On the day of the crash, Rockefeller was on the second day of a five-day work week, reporting at 5:04 a.m. after a typical nine-hour shift the day before, NTSB board member Earl Weener said.  

"There's every indication that he would have had time to get full restorative sleep," Weener said.

Weener didn't address specifically what the engineer was doing in the hours before his shift started but said part of the investigation will be creating a 72-hour timeline of his activities.

Bottalico said Rockefeller "never said anything about not getting enough sleep." But he said the engineer had switched just weeks earlier from the night shift to the day shift, "so he did have a change in his hours and his circadian rhythms with regard to sleep."

The New York Post reported that Rockefeller claimed to investigators that the train's brakes malfunctioned prior to the crash, but Weener said that there was "no indication that the brake systems were not functioning properly."

The Post reported that a criminal investigation into the crash has been launched by the Bronx District Attorney's office and the New York Police Department, and Rockefeller could face involuntary manslaughter and reckless endangerment charges. Meanwhile, a 58-year-old woman who suffered near-fatal spinal injuries has filed paperwork to sue the Metropolitan Transportation Authority (MTA), which oversees Metro-North. 

The head of the Federal Railroad Administration, Joseph Szabo, blasted MTA over the derailment. 

Szabo said  in a letter that his administration and the U.S. Transportation Department "have serious concerns" following the accident and three others that occurred in New York and Connecticut from May through July.

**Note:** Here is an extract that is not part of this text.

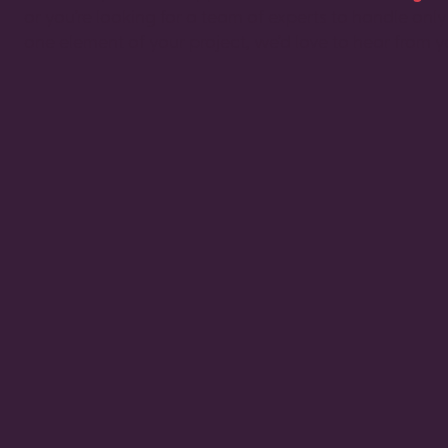
or you’re looking for a team of experts to handle only
one element of your project, we’d love to hear from y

Szabo added that a federal team has been working closely with Metro-North Railroad and the MTA. But he says "immediate corrective action is imperative."

The MTA said the safety of its customers "has always been, and will always continue to be" its top priority.

It said a panel is conducting a comprehensive probe of the "safety culture" throughout the MTA and it looks forward to further work with federal officials.

As of Wednesday morning, 98 percent of the Hudson Line service -- which runs between Poughkeepsie, N.Y. and Manhattan's Grand Central Station -- was restored, according to the MTA.

The Associated Press contributed to this report.